Some of the most important gatherings in history happened in living rooms. Gertrude Stein’s apartment in Paris. The house of a Cairo artist in the 1960s where diplomats and painters and poets moved freely between conversations. Places that were open doors, a table, and the right people finding each other.

Merysai is that kind of place.

Except the floor is water.

A simple steel boat moored between the last three undisplaced Nubian islands and the temple of Philae in Aswan, Egypt. A clear sun deck open to the sky where cross-disciplinary people — leaders, artists, researchers, healers, community elders, musicians — gather to do the work that only water and open sky can hold.

The boat sits above the place where ancient temples once stood before the floods came. A 3,000-year musical lineage lives on these islands. An endangered language. An endangered culture.

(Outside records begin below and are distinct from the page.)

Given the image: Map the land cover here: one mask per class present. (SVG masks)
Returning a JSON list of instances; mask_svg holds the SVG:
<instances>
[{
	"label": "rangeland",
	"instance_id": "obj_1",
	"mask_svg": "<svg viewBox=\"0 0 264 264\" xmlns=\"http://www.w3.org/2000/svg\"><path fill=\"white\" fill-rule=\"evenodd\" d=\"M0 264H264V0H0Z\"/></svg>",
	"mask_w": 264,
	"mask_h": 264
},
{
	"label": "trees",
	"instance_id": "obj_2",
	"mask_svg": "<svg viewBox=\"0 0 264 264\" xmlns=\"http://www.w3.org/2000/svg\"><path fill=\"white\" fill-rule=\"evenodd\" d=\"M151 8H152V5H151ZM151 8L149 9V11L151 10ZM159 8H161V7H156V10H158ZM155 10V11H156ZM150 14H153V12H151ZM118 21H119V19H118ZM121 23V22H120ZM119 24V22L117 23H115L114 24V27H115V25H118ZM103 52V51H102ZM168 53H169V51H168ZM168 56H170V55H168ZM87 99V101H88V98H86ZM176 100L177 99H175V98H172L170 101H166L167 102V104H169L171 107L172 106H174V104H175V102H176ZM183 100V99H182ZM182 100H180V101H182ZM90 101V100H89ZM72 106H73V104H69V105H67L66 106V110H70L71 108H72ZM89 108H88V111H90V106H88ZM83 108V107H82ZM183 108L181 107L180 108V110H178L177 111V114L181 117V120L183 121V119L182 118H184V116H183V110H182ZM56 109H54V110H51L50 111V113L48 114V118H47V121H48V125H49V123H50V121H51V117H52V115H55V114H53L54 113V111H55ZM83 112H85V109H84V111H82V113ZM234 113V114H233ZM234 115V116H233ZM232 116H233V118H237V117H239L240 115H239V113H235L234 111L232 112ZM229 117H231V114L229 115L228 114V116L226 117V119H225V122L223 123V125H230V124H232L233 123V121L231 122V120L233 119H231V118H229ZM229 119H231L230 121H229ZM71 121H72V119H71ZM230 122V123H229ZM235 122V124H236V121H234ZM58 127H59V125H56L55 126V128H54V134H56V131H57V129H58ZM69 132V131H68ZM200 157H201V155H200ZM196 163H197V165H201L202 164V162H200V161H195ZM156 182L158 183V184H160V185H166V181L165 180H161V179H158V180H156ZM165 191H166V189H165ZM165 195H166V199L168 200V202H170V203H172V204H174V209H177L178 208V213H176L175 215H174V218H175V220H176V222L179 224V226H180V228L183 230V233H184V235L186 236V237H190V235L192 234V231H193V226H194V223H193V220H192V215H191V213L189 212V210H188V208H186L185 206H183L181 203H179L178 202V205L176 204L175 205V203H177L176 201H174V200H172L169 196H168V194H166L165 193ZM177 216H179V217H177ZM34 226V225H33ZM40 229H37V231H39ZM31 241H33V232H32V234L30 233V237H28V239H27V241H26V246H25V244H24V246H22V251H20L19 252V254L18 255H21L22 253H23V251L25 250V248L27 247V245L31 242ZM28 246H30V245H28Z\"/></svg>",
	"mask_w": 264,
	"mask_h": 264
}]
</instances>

And Merysai creates the conditions for encounter — between local and global, ancient and contemporary, the person who has built everything and the elder who has watched the river change for sixty years.

The crossing by motorboat from the shore is the beginning of the gathering. The water does the first layer of the work before anything is said.

Every gathering on Merysai is documented — film, writing, sound recordings — so the salon reaches beyond the boat and travels across the world, the way a lotus spreads across the Nile from a single seed.

Merysai is already alive in vision, in community, in the sacred waters that hold her. She is arriving. And you are among the first to hear her name.